» EXERCISE REQUIREMENTS
Below are lines of data; restate word for word those running from the line containing "pinky tip: (692, 1093)" to the line containing "ring mcp: (838, 1202)", inclusive, and no others.

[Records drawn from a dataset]
##############################

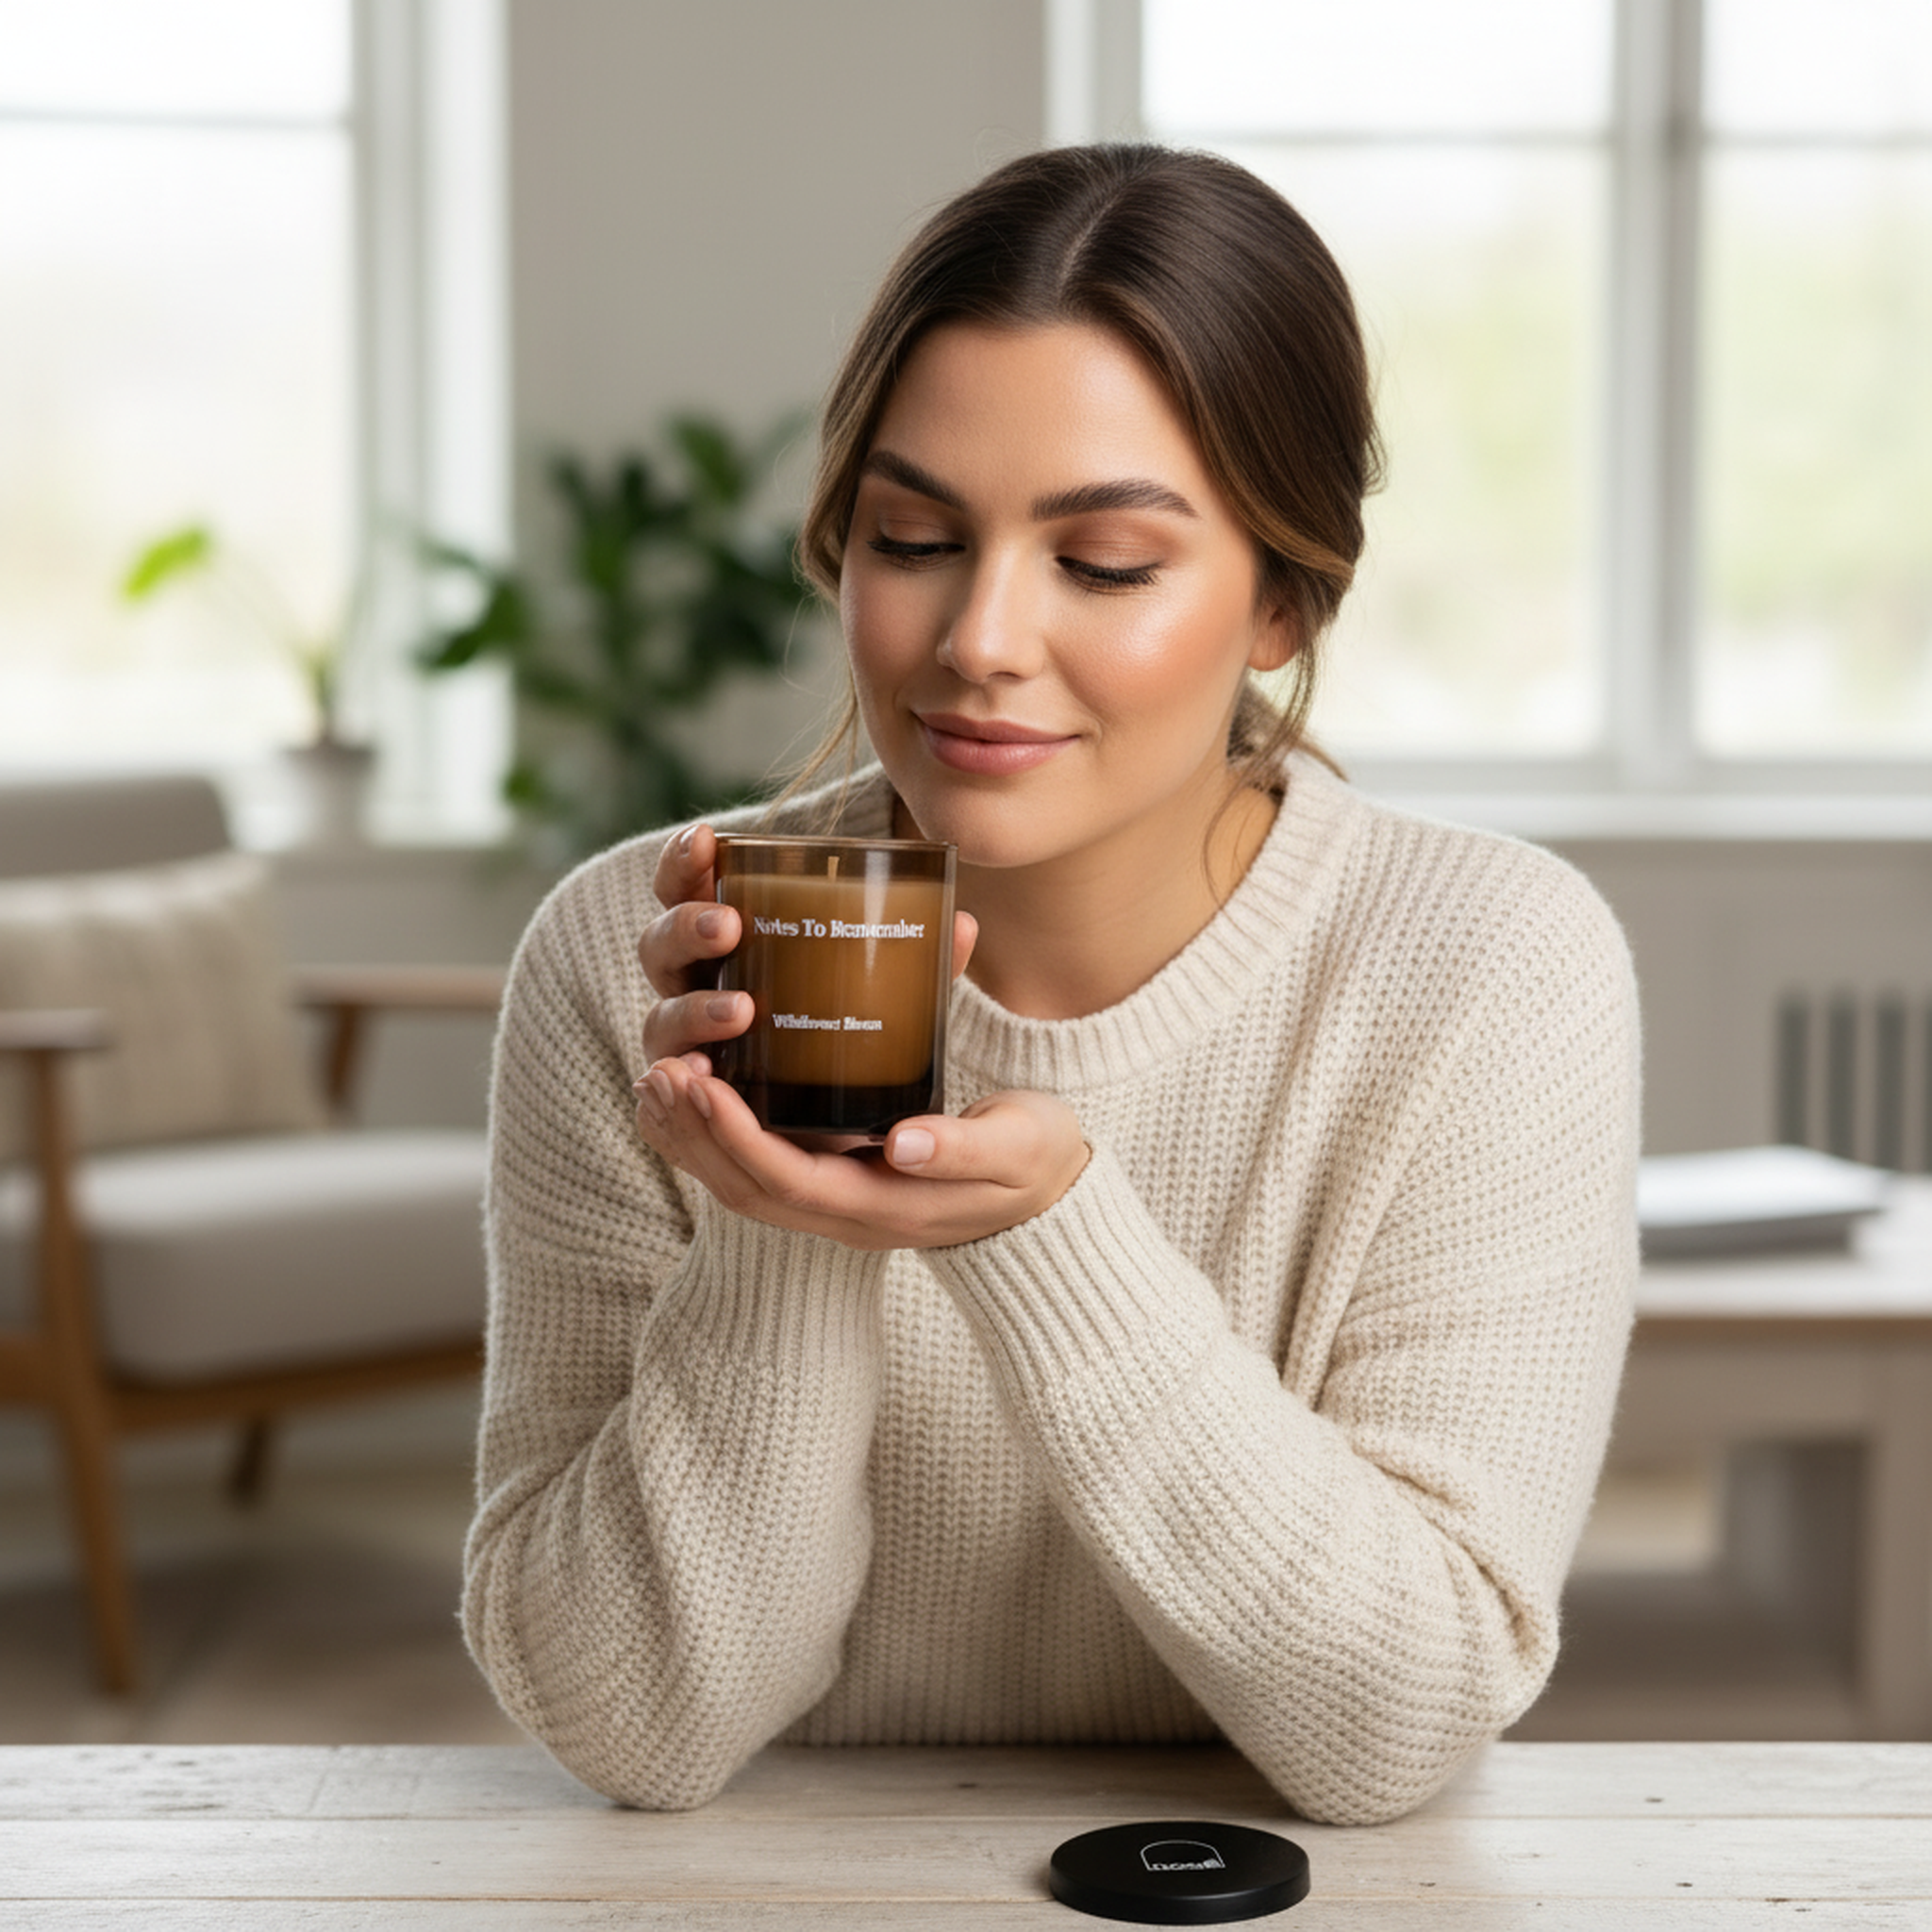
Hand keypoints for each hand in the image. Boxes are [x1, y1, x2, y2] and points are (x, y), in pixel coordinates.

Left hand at [634, 1062, 1089, 1250]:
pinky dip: (716, 1135)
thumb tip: (903, 1145)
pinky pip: (758, 1167)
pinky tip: (692, 1093)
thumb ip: (964, 1148)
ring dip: (695, 1136)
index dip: (737, 1137)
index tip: (701, 1083)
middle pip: (747, 1188)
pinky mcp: (836, 1176)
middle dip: (697, 1134)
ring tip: (657, 1078)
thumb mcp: (1018, 1148)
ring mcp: (838, 1202)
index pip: (787, 1181)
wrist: (1050, 1200)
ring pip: (743, 1183)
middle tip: (659, 1072)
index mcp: (885, 1208)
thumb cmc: (1036, 1162)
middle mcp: (847, 1214)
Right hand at [637, 821, 977, 1076]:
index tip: (709, 839)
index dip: (684, 861)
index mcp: (725, 942)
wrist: (845, 1128)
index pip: (684, 888)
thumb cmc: (851, 1035)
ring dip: (692, 1009)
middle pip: (659, 947)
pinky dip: (675, 1081)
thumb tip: (963, 923)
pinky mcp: (694, 1103)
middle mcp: (692, 988)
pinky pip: (666, 1093)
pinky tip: (698, 1076)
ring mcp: (685, 1047)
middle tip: (730, 925)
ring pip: (661, 1020)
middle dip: (686, 928)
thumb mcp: (887, 995)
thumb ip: (918, 964)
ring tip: (740, 1010)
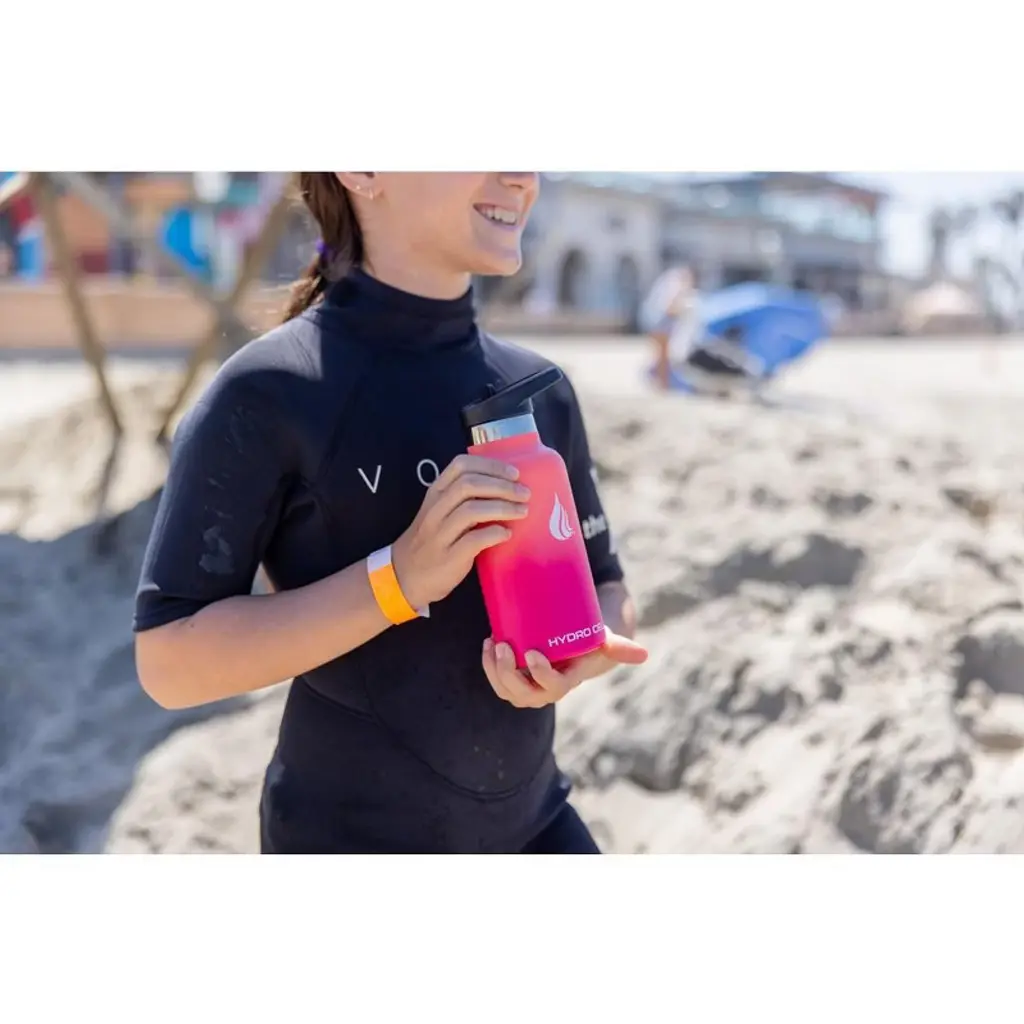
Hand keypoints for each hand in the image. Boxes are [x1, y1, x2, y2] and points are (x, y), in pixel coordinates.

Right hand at [391, 454, 529, 608]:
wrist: (405, 576)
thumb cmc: (431, 540)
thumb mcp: (440, 512)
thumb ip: (463, 498)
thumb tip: (507, 487)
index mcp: (435, 493)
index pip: (460, 465)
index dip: (490, 466)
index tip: (514, 473)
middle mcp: (435, 510)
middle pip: (469, 485)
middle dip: (502, 486)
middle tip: (525, 494)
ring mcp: (439, 534)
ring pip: (471, 510)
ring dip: (502, 508)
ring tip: (522, 511)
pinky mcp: (448, 557)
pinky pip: (474, 540)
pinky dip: (495, 534)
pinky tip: (507, 534)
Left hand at [482, 631, 647, 708]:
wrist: (576, 646)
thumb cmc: (591, 642)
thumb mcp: (604, 642)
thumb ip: (620, 647)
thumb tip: (643, 654)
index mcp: (566, 683)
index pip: (553, 688)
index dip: (541, 675)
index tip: (532, 653)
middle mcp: (545, 692)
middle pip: (522, 693)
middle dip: (508, 673)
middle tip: (503, 647)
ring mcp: (528, 687)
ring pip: (506, 690)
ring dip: (494, 671)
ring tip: (492, 644)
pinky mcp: (514, 678)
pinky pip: (498, 681)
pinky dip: (489, 666)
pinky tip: (488, 645)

##############################

» EXERCISE RESPONSE
pinky tip: (692, 1093)
thumb ip: (964, 1148)
ring dip: (695, 1136)
index dip: (737, 1137)
index tip: (701, 1083)
middle pip: (747, 1188)
pinky mcp: (836, 1176)
middle dip: (697, 1134)
ring tip: (657, 1078)
thumb mcp: (1018, 1148)
ring mcp: (838, 1202)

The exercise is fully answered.